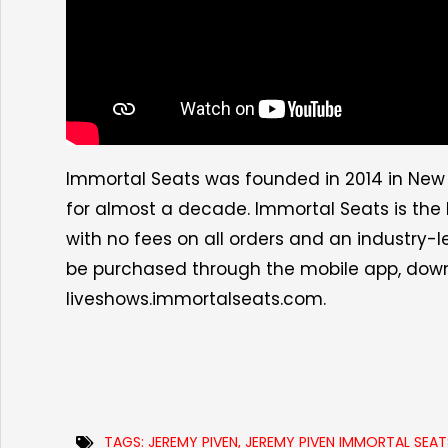
Immortal Seats was founded in 2014 in New 
for almost a decade. Immortal Seats is the l
with no fees on all orders and an industry-
be purchased through the mobile app, do
liveshows.immortalseats.com.
TAGS:
JEREMY PIVEN
,
JEREMY PIVEN IMMORTAL SEAT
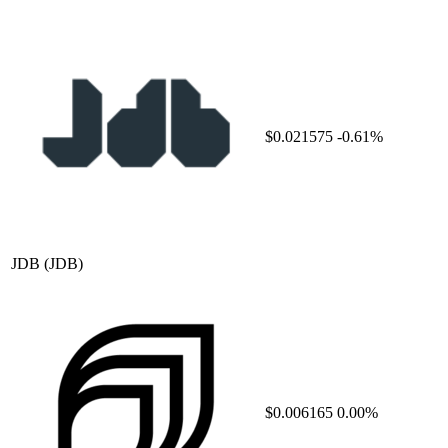
$0.021575
-0.61%
JDB
(JDB)
$0.006165
0.00%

#####

#### [Problem requirements]
Show each line of the entries above that contains the word "PIVEN". Case counts.

#### [Answer area]
JEREMY PIVEN
JEREMY PIVEN IMMORTAL SEAT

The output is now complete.